# Fourier series of a function defined by parts

• Oct 30th 2009, 01:24 AM
javicg
Fourier series of a function defined by parts
I'm having trouble with the following question. Any help is appreciated.

Calculate the Fourier series for

$\displaystyle f(x) = \left\{\begin{array}{rl} x^2, & 0 \le x \le \pi \\ -x^2, & -\pi \le x \le 0, \end{array}\right.$

and $\displaystyle f (x+2\pi) = f(x), \forall x \in \mathbb{R}$. Given that $\displaystyle \sum_{n=1}^{\infty} \frac{1 - (-1)^n}{n^4} = \frac{n^4}{48},$ find the value of $\displaystyle \sum_{n=1}^{\infty} \frac{1 - (-1)^n}{n^6} = \sum_{n=1}^{\infty} \frac1{(2n+1)^6}$
• Oct 30th 2009, 04:28 AM
CaptainBlack
Quote:

Originally Posted by javicg
I'm having trouble with the following question. Any help is appreciated.

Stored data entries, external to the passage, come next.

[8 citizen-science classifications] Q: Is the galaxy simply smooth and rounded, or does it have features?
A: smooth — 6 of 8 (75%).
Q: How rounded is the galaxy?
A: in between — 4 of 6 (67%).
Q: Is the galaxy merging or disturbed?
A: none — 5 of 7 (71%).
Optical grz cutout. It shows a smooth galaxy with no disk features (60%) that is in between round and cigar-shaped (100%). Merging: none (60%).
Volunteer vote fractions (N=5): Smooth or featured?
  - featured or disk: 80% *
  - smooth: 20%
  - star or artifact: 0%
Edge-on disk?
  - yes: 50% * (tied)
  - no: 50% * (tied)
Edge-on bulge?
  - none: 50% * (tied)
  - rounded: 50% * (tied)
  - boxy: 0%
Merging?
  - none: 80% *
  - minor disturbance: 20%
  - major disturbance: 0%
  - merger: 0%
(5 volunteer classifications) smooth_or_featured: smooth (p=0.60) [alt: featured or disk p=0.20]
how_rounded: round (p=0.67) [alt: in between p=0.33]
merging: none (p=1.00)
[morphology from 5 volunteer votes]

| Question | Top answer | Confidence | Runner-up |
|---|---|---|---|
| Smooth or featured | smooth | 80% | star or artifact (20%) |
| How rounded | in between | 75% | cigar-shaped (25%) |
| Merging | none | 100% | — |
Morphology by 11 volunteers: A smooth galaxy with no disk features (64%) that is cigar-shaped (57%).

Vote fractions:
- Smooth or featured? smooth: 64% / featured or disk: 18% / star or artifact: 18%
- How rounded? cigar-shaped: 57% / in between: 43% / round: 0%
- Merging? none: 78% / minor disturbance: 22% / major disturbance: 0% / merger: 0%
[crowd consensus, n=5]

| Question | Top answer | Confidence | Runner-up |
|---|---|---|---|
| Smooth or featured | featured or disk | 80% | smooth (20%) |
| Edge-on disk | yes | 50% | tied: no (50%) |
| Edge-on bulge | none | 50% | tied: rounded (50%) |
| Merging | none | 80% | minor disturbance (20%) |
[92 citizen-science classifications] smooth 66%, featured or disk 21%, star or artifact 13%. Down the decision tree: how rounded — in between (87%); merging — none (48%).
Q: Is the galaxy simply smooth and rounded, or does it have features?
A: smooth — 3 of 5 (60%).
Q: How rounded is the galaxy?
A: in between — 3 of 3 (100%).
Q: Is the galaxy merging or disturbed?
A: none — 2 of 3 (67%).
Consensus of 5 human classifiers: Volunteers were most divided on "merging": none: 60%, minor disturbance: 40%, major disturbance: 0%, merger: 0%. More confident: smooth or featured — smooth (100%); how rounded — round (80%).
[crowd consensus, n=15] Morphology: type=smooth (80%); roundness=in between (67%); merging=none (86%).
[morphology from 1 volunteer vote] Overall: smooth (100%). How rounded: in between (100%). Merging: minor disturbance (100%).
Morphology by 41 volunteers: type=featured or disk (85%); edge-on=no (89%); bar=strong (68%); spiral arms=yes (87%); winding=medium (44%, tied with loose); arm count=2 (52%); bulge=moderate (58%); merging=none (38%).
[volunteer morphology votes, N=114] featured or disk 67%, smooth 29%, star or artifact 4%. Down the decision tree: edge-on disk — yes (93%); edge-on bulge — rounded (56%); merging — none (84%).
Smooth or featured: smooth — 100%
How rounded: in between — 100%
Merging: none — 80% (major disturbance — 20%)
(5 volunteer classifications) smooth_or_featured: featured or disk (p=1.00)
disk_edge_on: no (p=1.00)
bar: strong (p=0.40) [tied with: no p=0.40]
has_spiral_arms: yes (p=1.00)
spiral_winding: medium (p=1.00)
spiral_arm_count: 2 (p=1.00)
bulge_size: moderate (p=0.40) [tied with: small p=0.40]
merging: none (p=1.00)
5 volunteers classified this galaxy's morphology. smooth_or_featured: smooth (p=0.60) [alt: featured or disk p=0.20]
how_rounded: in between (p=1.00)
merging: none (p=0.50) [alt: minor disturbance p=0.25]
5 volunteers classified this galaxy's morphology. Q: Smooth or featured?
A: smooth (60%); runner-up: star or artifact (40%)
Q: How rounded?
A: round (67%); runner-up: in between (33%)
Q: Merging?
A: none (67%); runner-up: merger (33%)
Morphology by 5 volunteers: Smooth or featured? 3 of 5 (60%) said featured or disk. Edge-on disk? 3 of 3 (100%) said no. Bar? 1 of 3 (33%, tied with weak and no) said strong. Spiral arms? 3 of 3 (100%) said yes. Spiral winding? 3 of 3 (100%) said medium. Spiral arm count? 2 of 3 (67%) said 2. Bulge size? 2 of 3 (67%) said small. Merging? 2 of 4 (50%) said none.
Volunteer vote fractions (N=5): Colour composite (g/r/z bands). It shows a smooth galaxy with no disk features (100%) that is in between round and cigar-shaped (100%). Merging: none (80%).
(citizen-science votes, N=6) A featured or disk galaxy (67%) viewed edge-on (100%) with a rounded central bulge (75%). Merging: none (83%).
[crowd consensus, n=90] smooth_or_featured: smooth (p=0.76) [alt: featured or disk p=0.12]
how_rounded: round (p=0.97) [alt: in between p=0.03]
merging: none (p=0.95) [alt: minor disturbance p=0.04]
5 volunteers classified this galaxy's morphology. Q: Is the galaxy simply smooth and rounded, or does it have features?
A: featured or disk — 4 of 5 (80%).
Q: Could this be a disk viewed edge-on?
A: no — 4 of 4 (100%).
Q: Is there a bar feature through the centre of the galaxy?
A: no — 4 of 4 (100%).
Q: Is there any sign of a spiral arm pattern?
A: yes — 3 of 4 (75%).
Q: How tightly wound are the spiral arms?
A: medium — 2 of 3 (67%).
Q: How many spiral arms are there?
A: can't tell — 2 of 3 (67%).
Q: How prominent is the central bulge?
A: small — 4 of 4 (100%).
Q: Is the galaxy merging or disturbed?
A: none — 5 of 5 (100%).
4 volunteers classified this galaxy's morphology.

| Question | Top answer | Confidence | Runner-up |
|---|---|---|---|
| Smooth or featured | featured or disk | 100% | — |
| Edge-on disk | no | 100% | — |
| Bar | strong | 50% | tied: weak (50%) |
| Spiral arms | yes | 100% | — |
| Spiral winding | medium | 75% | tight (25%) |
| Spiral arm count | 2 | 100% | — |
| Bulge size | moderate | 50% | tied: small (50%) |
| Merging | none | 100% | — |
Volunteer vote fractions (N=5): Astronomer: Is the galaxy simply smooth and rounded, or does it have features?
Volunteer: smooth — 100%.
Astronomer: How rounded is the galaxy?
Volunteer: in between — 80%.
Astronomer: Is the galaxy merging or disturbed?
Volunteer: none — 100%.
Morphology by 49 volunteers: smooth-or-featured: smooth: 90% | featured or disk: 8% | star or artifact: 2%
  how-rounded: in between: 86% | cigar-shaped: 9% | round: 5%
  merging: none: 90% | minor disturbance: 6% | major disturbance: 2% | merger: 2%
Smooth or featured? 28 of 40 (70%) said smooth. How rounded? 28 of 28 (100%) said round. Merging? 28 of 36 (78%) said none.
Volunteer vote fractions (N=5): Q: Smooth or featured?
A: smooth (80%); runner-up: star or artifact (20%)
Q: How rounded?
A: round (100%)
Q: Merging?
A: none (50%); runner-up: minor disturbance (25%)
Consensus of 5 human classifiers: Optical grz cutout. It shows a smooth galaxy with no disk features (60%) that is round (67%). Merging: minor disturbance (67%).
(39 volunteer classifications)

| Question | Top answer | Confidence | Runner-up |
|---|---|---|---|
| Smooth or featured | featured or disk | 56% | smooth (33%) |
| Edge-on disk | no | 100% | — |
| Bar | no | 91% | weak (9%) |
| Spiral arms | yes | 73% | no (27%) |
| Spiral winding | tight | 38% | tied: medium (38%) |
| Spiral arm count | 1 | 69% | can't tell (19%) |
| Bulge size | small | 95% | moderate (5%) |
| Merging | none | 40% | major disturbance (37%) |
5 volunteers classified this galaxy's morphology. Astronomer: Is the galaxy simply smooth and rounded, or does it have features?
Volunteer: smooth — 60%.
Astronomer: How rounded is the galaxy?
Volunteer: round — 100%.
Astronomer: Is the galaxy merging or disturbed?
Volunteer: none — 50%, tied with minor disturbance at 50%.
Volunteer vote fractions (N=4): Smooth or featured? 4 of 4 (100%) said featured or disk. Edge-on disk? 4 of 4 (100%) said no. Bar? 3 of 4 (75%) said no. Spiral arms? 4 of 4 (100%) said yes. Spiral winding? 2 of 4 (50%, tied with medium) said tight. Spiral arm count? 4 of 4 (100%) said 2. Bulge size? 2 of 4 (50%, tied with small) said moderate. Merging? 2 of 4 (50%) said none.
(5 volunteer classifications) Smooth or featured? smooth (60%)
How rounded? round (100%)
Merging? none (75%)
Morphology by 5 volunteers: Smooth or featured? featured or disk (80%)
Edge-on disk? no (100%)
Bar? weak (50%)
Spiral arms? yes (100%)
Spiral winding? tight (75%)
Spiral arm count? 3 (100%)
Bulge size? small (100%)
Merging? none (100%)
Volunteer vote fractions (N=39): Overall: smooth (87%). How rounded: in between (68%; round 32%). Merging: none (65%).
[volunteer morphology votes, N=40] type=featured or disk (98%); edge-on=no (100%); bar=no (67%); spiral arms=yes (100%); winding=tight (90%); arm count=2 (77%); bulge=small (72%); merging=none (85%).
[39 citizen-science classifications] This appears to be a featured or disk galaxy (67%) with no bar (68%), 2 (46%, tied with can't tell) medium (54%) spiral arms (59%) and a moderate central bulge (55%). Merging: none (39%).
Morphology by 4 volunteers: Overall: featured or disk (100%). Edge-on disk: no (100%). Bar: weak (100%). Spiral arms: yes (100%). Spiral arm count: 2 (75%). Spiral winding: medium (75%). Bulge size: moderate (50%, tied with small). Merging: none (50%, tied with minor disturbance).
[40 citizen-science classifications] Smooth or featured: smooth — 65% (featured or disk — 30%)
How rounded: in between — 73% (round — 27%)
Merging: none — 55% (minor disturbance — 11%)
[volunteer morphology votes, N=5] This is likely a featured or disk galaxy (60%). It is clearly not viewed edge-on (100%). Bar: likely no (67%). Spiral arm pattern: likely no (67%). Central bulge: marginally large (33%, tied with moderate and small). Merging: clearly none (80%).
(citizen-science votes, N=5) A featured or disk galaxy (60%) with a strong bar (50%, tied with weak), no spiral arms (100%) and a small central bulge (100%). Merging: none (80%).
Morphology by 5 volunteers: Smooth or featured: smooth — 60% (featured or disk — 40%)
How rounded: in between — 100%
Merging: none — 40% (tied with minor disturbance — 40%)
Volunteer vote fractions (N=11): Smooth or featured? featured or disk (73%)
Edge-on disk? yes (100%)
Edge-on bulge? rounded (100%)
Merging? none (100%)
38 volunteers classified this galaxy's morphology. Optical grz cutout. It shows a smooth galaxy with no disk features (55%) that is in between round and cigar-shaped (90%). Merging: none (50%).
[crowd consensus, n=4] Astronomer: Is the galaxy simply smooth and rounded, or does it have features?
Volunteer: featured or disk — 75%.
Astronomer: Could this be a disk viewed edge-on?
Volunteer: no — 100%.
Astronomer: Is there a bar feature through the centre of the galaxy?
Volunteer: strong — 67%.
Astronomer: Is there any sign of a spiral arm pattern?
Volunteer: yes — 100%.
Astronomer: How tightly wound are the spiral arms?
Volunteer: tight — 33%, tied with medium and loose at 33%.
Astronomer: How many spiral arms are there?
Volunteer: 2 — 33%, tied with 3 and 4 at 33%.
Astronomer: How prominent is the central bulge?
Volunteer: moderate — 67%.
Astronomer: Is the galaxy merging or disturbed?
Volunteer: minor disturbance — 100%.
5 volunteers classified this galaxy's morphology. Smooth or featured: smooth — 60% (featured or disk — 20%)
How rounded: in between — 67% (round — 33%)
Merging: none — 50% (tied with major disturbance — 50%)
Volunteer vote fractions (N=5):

Calculate the Fourier series for

$\displaystyle f(x) = \left\{\begin{array}{rl} x^2, & 0 \le x \le \pi \\ -x^2, & -\pi \le x \le 0, \end{array}\right.$

and $\displaystyle f (x+2\pi) = f(x), \forall x \in \mathbb{R}$. Given that $\displaystyle \sum_{n=1}^{\infty} \frac{1 - (-1)^n}{n^4} = \frac{n^4}{48},$ find the value of $\displaystyle \sum_{n=1}^{\infty} \frac{1 - (-1)^n}{n^6} = \sum_{n=1}^{\infty} \frac1{(2n+1)^6}$

What exactly is/are the problem/s?

You know the definition of the Fourier series, and you have the definition of the function, what have you done with this knowledge?

Also the last sentence does not appear to be connected to the rest of the question.

CB